++++ RAW DATA
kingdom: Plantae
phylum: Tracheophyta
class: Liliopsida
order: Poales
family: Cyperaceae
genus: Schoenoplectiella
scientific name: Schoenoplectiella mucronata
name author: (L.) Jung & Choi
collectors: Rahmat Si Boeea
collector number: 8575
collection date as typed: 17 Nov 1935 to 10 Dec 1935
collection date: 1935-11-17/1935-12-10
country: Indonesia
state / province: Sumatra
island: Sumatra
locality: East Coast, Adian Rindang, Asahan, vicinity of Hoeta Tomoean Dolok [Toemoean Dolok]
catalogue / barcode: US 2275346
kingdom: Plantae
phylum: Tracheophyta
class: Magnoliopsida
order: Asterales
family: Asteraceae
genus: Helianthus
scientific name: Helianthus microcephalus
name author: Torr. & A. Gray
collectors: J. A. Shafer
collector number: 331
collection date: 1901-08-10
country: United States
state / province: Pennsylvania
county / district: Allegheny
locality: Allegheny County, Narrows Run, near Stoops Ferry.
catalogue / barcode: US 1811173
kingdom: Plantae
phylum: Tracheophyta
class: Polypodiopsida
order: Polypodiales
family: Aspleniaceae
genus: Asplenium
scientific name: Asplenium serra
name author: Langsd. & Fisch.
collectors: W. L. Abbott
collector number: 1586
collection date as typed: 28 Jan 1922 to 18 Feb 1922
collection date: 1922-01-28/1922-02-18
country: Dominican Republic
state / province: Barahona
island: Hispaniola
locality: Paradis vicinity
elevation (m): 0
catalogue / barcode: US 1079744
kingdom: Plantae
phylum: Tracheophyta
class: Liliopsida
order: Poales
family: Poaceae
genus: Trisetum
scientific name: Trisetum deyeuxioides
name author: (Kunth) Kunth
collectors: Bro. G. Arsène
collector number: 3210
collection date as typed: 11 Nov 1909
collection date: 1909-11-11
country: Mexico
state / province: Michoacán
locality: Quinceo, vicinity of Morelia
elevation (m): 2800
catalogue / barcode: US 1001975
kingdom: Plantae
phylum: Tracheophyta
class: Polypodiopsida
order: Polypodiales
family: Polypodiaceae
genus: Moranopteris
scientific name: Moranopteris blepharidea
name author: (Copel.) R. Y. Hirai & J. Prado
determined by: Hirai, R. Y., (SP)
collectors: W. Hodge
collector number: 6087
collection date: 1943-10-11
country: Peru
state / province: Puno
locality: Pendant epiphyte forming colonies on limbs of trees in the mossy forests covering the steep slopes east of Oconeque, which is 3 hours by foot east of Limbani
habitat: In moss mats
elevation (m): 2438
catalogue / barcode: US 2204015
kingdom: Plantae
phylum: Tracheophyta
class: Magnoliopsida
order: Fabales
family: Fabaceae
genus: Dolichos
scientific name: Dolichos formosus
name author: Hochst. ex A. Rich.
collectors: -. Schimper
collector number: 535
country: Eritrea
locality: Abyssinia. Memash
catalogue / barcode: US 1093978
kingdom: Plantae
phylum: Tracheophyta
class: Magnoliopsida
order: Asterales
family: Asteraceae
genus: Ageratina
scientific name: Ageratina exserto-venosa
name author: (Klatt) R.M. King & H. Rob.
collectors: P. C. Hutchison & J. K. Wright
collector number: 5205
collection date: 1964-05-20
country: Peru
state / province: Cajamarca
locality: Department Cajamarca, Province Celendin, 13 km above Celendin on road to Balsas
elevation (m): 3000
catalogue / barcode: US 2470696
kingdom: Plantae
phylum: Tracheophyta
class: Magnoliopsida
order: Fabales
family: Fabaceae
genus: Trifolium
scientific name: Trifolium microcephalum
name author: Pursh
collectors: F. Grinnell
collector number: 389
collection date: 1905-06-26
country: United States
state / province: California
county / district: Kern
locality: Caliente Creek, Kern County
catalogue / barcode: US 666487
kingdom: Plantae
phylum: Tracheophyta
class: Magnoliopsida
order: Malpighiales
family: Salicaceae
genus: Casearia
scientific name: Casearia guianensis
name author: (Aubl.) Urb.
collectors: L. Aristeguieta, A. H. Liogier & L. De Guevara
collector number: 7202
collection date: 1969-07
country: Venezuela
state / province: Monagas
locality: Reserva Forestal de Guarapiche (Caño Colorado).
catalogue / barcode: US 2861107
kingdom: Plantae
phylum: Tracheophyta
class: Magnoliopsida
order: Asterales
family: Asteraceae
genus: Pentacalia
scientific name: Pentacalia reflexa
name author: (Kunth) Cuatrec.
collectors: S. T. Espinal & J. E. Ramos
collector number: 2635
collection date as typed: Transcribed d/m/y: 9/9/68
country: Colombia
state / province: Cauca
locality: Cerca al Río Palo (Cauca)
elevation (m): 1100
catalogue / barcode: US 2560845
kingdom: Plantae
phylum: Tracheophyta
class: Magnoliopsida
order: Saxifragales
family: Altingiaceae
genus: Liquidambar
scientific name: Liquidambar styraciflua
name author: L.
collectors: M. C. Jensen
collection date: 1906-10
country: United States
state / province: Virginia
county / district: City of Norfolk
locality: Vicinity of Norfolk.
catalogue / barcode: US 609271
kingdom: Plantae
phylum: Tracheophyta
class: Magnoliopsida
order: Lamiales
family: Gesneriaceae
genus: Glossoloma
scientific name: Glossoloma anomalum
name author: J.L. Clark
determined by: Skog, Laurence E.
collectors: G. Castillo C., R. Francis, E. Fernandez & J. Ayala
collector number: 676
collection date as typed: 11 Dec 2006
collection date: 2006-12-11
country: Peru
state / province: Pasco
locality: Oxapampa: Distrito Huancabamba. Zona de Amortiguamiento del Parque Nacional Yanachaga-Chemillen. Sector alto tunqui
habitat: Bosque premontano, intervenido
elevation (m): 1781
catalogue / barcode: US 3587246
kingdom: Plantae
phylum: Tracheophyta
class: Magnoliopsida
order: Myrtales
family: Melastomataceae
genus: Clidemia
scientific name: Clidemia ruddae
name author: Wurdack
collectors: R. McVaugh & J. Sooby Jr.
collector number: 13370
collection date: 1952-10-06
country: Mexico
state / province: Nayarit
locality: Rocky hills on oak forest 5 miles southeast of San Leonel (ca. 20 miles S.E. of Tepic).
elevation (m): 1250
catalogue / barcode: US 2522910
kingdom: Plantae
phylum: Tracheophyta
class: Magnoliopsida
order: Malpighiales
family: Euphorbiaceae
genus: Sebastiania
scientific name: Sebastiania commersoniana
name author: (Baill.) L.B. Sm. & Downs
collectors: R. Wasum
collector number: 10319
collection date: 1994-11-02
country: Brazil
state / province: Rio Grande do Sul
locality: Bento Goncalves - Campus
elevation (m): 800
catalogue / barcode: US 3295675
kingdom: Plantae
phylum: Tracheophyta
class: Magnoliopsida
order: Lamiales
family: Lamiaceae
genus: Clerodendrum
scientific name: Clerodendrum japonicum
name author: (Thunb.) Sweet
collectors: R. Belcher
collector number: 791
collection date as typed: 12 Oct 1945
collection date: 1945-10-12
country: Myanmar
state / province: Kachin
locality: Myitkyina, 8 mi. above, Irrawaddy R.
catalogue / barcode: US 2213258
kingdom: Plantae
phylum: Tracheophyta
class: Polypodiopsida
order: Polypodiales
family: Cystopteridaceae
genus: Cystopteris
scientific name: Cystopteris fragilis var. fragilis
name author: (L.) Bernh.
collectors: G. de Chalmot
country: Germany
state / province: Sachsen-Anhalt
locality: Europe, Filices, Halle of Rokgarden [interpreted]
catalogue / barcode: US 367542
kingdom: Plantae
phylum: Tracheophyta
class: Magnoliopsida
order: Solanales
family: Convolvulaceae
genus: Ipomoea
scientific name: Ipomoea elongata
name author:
++++++++
EXERCISE DIRECTIONS:
Turn every line of the listing above into a numbered list, leaving out any blank lines.

ANSWER BELOW:
1. kingdom: Plantae
2. phylum: Tracheophyta
3. class: Liliopsida
4. order: Poales
5. family: Cyperaceae
6. genus: Schoenoplectiella
7. scientific name: Schoenoplectiella mucronata
8. name author: (L.) Jung & Choi
9. collectors: Rahmat Si Boeea
10. collector number: 8575
11. collection date as typed: 17 Nov 1935 to 10 Dec 1935
12. collection date: 1935-11-17/1935-12-10
13. country: Indonesia
14. state / province: Sumatra
15. island: Sumatra
16. locality: East Coast, Adian Rindang, Asahan, vicinity of Hoeta Tomoean Dolok [Toemoean Dolok]
17. catalogue / barcode: US 2275346
18. kingdom: Plantae
19. phylum: Tracheophyta
20. class: Magnoliopsida
21. order: Asterales
22. family: Asteraceae
23. genus: Helianthus
24. scientific name: Helianthus microcephalus
25. name author: Torr. & A. Gray
26. collectors: J. A. Shafer
27. collector number: 331
28. collection date: 1901-08-10
29. country: United States
30. state / province: Pennsylvania
31. county / district: Allegheny
32. locality: Allegheny County, Narrows Run, near Stoops Ferry.
33. catalogue / barcode: US 1811173
34. kingdom: Plantae
35. phylum: Tracheophyta
36. class: Polypodiopsida
37. order: Polypodiales
38. family: Aspleniaceae
39. genus: Asplenium
40. scientific name: Asplenium serra
41. name author: Langsd. & Fisch.
42. collectors: W. L. Abbott
43. collector number: 1586
44. collection date as typed: 28 Jan 1922 to 18 Feb 1922
45. collection date: 1922-01-28/1922-02-18
46. country: Dominican Republic
47. state / province: Barahona
48. island: Hispaniola
49. locality: Paradis vicinity
50. elevation (m): 0
51. catalogue / barcode: US 1079744
52. kingdom: Plantae
53. phylum: Tracheophyta
54. class: Liliopsida
55. order: Poales
56. family: Poaceae
57. genus: Trisetum
58. scientific name: Trisetum deyeuxioides
59. name author: (Kunth) Kunth
60. collectors: Bro. G. Arsène
61. collector number: 3210
62. collection date as typed: 11 Nov 1909
63. collection date: 1909-11-11
64. country: Mexico
65. state / province: Michoacán
66. locality: Quinceo, vicinity of Morelia
67. elevation (m): 2800
68. catalogue / barcode: US 1001975
69. kingdom: Plantae
70. phylum: Tracheophyta
71. class: Polypodiopsida
72. order: Polypodiales
73. family: Polypodiaceae
74. genus: Moranopteris
75. scientific name: Moranopteris blepharidea
76. name author: (Copel.) R. Y. Hirai & J. Prado
77. determined by: Hirai, R. Y., (SP)
78. collectors: W. Hodge
79. collector number: 6087
80. collection date: 1943-10-11
81. country: Peru
82. state / province: Puno
83. locality: Pendant epiphyte forming colonies on limbs of trees in the mossy forests covering the steep slopes east of Oconeque, which is 3 hours by foot east of Limbani
84. habitat: In moss mats
85. elevation (m): 2438
86. catalogue / barcode: US 2204015
87. kingdom: Plantae
88. phylum: Tracheophyta
89. class: Magnoliopsida
90. order: Fabales
91. family: Fabaceae
92. genus: Dolichos
93. scientific name: Dolichos formosus
94. name author: Hochst. ex A. Rich.
95. collectors: -. Schimper
96. collector number: 535
97. country: Eritrea
98. locality: Abyssinia. Memash
99. catalogue / barcode: US 1093978
100. kingdom: Plantae
101. phylum: Tracheophyta
102. class: Magnoliopsida
103. order: Asterales
104. family: Asteraceae
105. genus: Ageratina
106. scientific name: Ageratina exserto-venosa
107. name author: (Klatt) R.M. King & H. Rob.
108. collectors: P. C. Hutchison & J. K. Wright
109. collector number: 5205
110. collection date: 1964-05-20
111. country: Peru
112. state / province: Cajamarca
113. locality: Department Cajamarca, Province Celendin, 13 km above Celendin on road to Balsas
114. elevation (m): 3000
115. catalogue / barcode: US 2470696
116. kingdom: Plantae
117. phylum: Tracheophyta
118. class: Magnoliopsida
119. order: Fabales
120. family: Fabaceae
121. genus: Trifolium
122. scientific name: Trifolium microcephalum
123. name author: Pursh
124. collectors: F. Grinnell
125. collector number: 389
126. collection date: 1905-06-26
127. country: United States
128. state / province: California
129. county / district: Kern
130. locality: Caliente Creek, Kern County
131. catalogue / barcode: US 666487
132. kingdom: Plantae
133. phylum: Tracheophyta
134. class: Magnoliopsida
135. order: Malpighiales
136. family: Salicaceae
137. genus: Casearia
138. scientific name: Casearia guianensis
139. name author: (Aubl.) Urb.
140. collectors: L. Aristeguieta, A. H. Liogier & L. De Guevara
141. collector number: 7202
142. collection date: 1969-07
143. country: Venezuela
144. state / province: Monagas
145. locality: Reserva Forestal de Guarapiche (Caño Colorado).
146. catalogue / barcode: US 2861107
147. kingdom: Plantae
148. phylum: Tracheophyta
149. class: Magnoliopsida
150. order: Asterales
151. family: Asteraceae
152. genus: Pentacalia
153. scientific name: Pentacalia reflexa
154. name author: (Kunth) Cuatrec.
155. collectors: S. T. Espinal & J. E. Ramos
156. collector number: 2635
157. collection date as typed: Transcribed d/m/y: 9/9/68
158. country: Colombia
159. state / province: Cauca
160. locality: Cerca al Río Palo (Cauca)
161. elevation (m): 1100
162. catalogue / barcode: US 2560845
163. kingdom: Plantae
164. phylum: Tracheophyta
165. class: Magnoliopsida
166. order: Saxifragales
167. family: Altingiaceae
168. genus: Liquidambar
169. scientific name: Liquidambar styraciflua
170. name author: L.
171. collectors: M. C. Jensen
172. collection date: 1906-10
173. country: United States
174. state / province: Virginia
175. county / district: City of Norfolk
176. locality: Vicinity of Norfolk.
177. catalogue / barcode: US 609271
178. kingdom: Plantae
179. phylum: Tracheophyta
180. class: Magnoliopsida
181. order: Lamiales
182. family: Gesneriaceae
183. genus: Glossoloma
184. scientific name: Glossoloma anomalum
185. name author: J.L. Clark
186. determined by: Skog, Laurence E.
187. collectors: G. Castillo C., R. Francis, E. Fernandez & J. Ayala
188. collector number: 676
189. collection date as typed: 11 Dec 2006
190. collection date: 2006-12-11
191. country: Peru
192. state / province: Pasco
193. locality: Oxapampa: Distrito Huancabamba. Zona de Amortiguamiento del Parque Nacional Yanachaga-Chemillen. Sector alto tunqui
194. habitat: Bosque premontano, intervenido
195. elevation (m): 1781
196. catalogue / barcode: US 3587246
197. kingdom: Plantae
198. phylum: Tracheophyta
199. class: Magnoliopsida
200. order: Myrtales
201. family: Melastomataceae
202. genus: Clidemia
203. scientific name: Clidemia ruddae
204. name author: Wurdack
205. collectors: R. McVaugh & J. Sooby Jr.
206. collector number: 13370
207. collection date: 1952-10-06
208. country: Mexico
209. state / province: Nayarit
210. locality: Rocky hills on oak forest 5 miles southeast of San Leonel (ca. 20 miles S.E. of Tepic).
211. elevation (m): 1250
212. catalogue / barcode: US 2522910
213. kingdom: Plantae
214. phylum: Tracheophyta
215. class: Magnoliopsida
216. order: Malpighiales
217. family: Euphorbiaceae
218. genus: Sebastiania
219. scientific name: Sebastiania commersoniana
220. name author: (Baill.) L.B. Sm. & Downs
221. collectors: R. Wasum
222. collector number: 10319
223. collection date: 1994-11-02
224. country: Brazil
225. state / province: Rio Grande do Sul
226. locality: Bento Goncalves - Campus
227. elevation (m): 800
228. catalogue / barcode: US 3295675
229. kingdom: Plantae
230. phylum: Tracheophyta
231. class: Magnoliopsida
232. order: Lamiales
233. family: Lamiaceae
234. genus: Clerodendrum
235. scientific name: Clerodendrum japonicum
236. name author: (Thunb.) Sweet
237. collectors: R. Belcher
238. collector number: 791
239. collection date as typed: 12 Oct 1945
240. collection date: 1945-10-12
241. country: Myanmar
242. state / province: Kachin
243. locality: Myitkyina, 8 mi. above, Irrawaddy R.
244. catalogue / barcode: US 2213258
245. kingdom: Plantae
246. phylum: Tracheophyta
247. class: Polypodiopsida
248. order: Polypodiales
249. family: Cystopteridaceae
250. genus: Cystopteris
251. scientific name: Cystopteris fragilis var. fragilis
252. name author: (L.) Bernh.
253. collectors: G. de Chalmot
254. country: Germany
255. state / province: Sachsen-Anhalt
256. locality: Europe, Filices, Halle of Rokgarden [interpreted]
257. catalogue / barcode: US 367542
258. kingdom: Plantae
259. phylum: Tracheophyta
260. class: Magnoliopsida
261. order: Solanales
262. family: Convolvulaceae
263. genus: Ipomoea
264. scientific name: Ipomoea elongata
265. name author:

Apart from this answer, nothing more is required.